Laced with a rich industrial history dating back to the seventeenth-century Dutch East India Company (VOC), the Oostenburg district is now one of the last significant urban infill projects in the city center of Amsterdam.
In a dense urban scheme, BETA developed the design for a residential building with the aim of reconciling contemporary architecture with the rich heritage of the site.
Unique about the building is how its residents are invited to take the stairs and meet each other. As such, ‘De Draaier’ is the direct consequence of BETA’s research ‘Active Design in Buildings’.
On the urban scale, De Draaier represents the smallest of the four height accents in Oostenburg.
It functions as an intermediary between the taller buildings and the lower housing blocks which are aligned in height to the Werkspoorhal.
This historic industrial shed forms the heart of the redevelopment of Oostenburg.
Both spatially and in the program, the buildings adjacent to the Werkspoorhal are at the service of this unique urban interior. De Draaier is in a dialogue with its surroundings.
The façade derives its light blue hue from the large blue crane and the loggia balconies of the studio apartments respond to the proximity of this mighty object.
The building is as though a single slab of concrete rising from the floor of the former shipyard.
Subtle details distinguish the plinth level; here windows are recessed slightly deeper and the concrete has a coarser structure with oversized pebbles as aggregate.
At the main entrance, the concrete finishing has been polished into a refined surface, introducing the haptic perception of the building.
The refined, visible application of robust materials has been consistently applied in the interior of the building.
Attractive housing plans are a challenge in such a dense urban scheme and as a consequence, the housing typology must be responsive to its surroundings.
At Oostenburg this transformation of housing plans has been deployed as a key design aspect; the pragmatism with which this is done is in itself a reference to industrial architecture.
As such, the lower part of the building contains larger apartments that are more capable of dealing with less favorable daylight situations.
Being close to grade level, these apartments are ideal for families. Higher up, the building is freed of constraints and apartments change in both size and orientation.
While the subsequent vertical zoning is informed by the urban context, it is amplified by the building’s routing.

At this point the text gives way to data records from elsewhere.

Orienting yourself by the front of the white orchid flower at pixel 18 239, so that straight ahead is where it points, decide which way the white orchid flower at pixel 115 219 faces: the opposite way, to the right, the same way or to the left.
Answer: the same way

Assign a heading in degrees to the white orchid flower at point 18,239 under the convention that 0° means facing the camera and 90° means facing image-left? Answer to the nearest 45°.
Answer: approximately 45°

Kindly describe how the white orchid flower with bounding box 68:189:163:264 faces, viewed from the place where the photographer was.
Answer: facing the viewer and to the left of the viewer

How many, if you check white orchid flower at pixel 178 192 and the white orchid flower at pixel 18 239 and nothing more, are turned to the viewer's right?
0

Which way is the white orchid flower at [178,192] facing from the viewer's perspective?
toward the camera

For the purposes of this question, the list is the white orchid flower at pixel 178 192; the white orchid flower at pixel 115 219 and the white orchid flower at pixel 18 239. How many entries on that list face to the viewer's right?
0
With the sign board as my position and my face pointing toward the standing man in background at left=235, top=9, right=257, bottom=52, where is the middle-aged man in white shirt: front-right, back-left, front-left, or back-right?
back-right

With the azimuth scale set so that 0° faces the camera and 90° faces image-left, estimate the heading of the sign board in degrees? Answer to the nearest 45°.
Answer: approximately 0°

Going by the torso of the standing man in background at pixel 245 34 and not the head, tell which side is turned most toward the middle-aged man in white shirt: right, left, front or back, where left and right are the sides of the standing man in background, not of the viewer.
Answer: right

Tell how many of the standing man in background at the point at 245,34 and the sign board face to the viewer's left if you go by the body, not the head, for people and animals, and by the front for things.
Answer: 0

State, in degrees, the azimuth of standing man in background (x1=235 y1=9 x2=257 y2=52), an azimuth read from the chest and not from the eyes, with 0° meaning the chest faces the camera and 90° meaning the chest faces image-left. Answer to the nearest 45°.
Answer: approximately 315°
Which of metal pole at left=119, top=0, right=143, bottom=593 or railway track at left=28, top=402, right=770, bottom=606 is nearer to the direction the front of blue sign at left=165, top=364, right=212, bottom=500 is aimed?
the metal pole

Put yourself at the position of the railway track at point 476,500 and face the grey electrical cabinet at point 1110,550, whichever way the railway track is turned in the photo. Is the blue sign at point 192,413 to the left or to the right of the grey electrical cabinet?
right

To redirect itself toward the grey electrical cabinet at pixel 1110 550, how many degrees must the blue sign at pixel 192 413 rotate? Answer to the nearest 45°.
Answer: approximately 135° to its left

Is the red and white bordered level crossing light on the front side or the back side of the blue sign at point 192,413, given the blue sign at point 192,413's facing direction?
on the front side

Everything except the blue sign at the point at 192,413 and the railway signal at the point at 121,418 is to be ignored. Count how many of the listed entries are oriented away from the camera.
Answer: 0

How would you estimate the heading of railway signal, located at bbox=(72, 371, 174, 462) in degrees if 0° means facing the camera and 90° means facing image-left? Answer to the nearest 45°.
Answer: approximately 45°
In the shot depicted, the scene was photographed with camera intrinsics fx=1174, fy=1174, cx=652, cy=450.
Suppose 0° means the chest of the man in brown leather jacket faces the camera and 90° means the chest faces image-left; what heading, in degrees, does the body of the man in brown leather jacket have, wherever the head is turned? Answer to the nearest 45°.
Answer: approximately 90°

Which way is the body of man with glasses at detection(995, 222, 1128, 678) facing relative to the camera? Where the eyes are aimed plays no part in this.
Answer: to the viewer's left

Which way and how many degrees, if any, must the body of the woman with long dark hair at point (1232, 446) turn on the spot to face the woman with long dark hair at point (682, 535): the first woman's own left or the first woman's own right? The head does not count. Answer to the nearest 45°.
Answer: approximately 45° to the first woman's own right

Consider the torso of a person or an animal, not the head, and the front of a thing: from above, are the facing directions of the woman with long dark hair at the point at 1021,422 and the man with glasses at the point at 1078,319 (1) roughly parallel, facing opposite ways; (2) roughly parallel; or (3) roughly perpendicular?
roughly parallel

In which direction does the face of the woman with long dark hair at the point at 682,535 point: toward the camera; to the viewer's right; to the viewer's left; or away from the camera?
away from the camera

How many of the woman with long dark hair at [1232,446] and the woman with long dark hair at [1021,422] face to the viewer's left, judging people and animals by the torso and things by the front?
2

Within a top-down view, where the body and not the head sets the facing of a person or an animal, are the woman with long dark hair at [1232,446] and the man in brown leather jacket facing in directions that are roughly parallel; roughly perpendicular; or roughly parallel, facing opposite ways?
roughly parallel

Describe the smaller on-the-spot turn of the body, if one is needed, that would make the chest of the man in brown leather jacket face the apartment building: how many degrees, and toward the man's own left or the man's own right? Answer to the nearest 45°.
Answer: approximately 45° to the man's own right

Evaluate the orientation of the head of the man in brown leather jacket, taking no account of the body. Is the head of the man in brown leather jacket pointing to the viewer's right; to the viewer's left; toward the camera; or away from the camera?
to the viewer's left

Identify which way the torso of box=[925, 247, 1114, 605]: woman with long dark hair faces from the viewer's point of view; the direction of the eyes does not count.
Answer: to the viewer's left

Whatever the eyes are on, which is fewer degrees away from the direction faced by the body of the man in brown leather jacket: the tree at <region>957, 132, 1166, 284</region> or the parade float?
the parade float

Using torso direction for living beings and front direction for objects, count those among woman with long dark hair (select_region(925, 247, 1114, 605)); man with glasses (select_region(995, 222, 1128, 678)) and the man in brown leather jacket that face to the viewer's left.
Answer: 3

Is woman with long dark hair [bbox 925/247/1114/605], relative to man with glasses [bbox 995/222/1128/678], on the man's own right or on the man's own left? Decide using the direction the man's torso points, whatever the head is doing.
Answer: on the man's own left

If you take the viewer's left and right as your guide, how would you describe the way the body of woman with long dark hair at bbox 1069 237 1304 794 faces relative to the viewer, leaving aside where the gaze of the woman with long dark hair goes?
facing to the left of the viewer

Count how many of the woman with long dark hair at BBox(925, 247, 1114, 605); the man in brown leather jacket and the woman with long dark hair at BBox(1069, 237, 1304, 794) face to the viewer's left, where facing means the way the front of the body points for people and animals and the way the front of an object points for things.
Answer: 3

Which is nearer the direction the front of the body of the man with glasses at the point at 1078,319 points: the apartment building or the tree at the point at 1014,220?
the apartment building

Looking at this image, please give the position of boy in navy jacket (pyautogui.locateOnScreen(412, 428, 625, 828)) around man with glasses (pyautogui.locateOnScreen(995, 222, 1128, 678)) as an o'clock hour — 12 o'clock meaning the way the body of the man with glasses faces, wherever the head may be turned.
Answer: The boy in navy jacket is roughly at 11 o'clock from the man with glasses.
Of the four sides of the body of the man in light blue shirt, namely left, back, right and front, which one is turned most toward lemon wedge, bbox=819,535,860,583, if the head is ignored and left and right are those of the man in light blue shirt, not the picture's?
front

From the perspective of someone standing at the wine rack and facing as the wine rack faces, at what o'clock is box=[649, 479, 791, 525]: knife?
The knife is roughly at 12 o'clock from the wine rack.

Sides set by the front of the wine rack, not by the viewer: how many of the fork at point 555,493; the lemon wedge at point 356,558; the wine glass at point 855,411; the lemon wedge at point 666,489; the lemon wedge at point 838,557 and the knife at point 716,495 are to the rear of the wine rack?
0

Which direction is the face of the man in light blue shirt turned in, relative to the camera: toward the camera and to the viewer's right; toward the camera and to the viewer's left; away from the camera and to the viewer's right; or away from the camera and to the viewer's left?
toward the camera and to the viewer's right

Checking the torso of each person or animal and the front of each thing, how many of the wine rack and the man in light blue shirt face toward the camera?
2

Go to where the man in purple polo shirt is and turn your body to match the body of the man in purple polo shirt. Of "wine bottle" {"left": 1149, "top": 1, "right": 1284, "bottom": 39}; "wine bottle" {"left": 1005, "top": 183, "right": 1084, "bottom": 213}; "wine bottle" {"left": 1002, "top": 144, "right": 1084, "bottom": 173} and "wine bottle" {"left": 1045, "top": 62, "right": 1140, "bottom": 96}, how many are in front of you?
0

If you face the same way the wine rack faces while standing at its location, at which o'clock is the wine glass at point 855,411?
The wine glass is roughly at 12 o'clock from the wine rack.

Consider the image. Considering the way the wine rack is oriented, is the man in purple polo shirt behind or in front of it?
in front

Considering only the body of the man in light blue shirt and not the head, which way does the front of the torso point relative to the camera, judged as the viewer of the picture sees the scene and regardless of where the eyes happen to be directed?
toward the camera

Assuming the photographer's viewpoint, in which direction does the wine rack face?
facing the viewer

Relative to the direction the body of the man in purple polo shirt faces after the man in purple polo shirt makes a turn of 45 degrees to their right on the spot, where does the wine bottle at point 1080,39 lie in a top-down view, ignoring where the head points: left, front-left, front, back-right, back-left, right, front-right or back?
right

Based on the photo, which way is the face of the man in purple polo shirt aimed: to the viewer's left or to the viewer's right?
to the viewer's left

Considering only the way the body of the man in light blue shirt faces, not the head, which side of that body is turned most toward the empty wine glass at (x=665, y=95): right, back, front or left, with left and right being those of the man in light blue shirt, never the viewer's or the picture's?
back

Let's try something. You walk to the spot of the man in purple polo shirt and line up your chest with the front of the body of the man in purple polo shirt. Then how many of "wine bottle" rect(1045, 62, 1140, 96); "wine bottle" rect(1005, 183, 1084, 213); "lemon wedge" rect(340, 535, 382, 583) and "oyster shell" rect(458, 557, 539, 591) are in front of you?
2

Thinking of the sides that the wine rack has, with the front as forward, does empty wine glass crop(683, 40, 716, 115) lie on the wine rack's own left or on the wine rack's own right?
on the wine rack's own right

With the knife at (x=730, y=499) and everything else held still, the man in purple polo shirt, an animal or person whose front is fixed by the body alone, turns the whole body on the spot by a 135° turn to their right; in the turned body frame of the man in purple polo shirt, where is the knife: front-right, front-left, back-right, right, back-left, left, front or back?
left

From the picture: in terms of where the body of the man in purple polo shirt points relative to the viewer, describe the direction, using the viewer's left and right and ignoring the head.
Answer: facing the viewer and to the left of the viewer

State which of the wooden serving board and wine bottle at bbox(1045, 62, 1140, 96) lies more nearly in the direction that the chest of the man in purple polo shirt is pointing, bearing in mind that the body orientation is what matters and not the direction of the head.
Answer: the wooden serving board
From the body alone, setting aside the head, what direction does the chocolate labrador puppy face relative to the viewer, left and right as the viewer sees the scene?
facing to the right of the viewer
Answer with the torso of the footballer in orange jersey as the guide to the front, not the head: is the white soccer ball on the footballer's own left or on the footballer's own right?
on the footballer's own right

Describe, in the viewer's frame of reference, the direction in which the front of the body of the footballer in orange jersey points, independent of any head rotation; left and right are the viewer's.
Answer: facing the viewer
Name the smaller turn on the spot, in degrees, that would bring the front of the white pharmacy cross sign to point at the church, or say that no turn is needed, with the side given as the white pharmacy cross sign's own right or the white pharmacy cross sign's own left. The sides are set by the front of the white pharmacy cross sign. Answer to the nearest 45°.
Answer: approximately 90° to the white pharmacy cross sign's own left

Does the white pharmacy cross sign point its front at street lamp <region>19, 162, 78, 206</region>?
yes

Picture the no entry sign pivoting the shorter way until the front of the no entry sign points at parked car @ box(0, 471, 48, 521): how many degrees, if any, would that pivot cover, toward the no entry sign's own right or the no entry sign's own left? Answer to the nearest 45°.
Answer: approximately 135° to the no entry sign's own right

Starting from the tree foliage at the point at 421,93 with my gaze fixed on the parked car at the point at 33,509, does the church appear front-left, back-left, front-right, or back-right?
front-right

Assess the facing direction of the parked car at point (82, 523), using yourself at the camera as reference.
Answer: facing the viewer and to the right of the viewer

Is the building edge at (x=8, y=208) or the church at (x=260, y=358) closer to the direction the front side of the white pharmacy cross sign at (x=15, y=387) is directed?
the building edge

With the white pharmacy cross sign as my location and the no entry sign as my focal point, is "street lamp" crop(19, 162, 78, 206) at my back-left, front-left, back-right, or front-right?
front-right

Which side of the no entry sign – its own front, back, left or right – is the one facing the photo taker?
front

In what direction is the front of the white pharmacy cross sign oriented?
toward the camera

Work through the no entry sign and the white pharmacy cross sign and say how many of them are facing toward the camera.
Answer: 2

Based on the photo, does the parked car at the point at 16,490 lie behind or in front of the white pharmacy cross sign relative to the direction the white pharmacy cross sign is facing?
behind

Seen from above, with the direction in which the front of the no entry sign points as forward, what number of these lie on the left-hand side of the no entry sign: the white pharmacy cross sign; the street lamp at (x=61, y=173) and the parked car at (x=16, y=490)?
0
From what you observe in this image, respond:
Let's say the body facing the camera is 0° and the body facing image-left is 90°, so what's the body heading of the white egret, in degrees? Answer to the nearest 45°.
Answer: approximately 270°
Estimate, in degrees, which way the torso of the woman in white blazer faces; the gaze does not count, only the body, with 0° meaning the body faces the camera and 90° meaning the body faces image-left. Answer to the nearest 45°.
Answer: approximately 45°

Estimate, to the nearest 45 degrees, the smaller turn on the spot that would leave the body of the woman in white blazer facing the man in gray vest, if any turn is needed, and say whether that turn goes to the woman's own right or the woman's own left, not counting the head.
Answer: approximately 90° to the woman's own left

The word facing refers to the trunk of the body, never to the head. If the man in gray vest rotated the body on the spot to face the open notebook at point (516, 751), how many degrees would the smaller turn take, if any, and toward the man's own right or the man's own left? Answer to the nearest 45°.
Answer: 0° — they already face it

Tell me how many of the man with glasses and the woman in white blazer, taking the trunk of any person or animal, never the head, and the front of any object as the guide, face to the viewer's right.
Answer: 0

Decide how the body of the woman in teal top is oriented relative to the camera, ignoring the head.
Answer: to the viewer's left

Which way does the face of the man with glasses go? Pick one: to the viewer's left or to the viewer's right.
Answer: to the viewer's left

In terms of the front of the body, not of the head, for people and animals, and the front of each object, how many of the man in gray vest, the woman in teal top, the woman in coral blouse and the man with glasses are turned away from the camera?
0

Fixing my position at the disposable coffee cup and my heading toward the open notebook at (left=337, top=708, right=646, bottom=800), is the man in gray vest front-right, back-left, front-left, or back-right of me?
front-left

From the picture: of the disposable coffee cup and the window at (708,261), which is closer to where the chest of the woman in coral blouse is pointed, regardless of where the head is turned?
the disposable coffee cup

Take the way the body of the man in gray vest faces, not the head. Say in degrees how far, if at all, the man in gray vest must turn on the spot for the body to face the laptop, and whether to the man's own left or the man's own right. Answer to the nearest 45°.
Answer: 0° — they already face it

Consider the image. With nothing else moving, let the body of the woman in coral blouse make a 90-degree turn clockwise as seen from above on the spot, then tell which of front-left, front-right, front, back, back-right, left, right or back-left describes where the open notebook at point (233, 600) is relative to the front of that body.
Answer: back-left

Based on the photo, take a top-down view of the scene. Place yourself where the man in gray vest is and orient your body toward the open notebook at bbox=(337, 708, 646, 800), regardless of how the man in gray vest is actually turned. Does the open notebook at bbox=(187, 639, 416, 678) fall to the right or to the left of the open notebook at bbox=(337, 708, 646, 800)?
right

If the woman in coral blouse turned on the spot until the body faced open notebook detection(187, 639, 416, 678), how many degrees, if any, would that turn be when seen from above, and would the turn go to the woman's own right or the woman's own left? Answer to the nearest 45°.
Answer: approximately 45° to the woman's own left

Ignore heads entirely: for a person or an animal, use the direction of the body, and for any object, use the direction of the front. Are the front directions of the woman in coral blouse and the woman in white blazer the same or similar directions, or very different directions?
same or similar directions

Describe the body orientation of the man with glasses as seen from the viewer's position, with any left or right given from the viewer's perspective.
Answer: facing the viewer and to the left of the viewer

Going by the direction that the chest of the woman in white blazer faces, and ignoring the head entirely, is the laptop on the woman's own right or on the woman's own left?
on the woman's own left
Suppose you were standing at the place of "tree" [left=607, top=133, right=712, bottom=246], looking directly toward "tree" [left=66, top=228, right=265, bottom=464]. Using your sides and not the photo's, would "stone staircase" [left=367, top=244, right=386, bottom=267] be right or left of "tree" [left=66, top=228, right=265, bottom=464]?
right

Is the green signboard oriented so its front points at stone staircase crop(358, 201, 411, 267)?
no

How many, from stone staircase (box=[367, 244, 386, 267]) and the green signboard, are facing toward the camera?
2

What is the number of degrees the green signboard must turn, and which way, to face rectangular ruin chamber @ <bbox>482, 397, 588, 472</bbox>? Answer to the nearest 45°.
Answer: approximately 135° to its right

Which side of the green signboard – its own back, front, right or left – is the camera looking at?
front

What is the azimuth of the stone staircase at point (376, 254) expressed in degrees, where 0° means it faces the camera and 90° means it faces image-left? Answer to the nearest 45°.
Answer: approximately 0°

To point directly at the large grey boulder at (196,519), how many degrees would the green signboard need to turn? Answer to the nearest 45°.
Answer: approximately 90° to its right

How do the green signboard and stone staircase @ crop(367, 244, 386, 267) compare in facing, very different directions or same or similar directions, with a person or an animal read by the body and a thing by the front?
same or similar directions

From the main entrance lobby on the ground floor, residents take an express elevator to one of three other strategically placed and uniquely programmed collective spaces in the building.
The lower lobby is in use as a rather intimate library while the middle lobby is used as a kitchen with a winter garden for gathering with friends.
The topmost lobby profits from generous views across the cityscape.
From each of these collective spaces and within a range of two floors, an attractive staircase offers residents a pedestrian route to their respective apartments.
By connecting collective spaces to an attractive vertical access system, the tower is essentially divided into several smaller apartment buildings, stacked on top of one another.
Residents are offered a good reason to move around and interact with one another, introducing a sense of community and urbanity unbeknown to the traditional residential tower.
In short, the building aims to turn its residents into neighbors instead of strangers.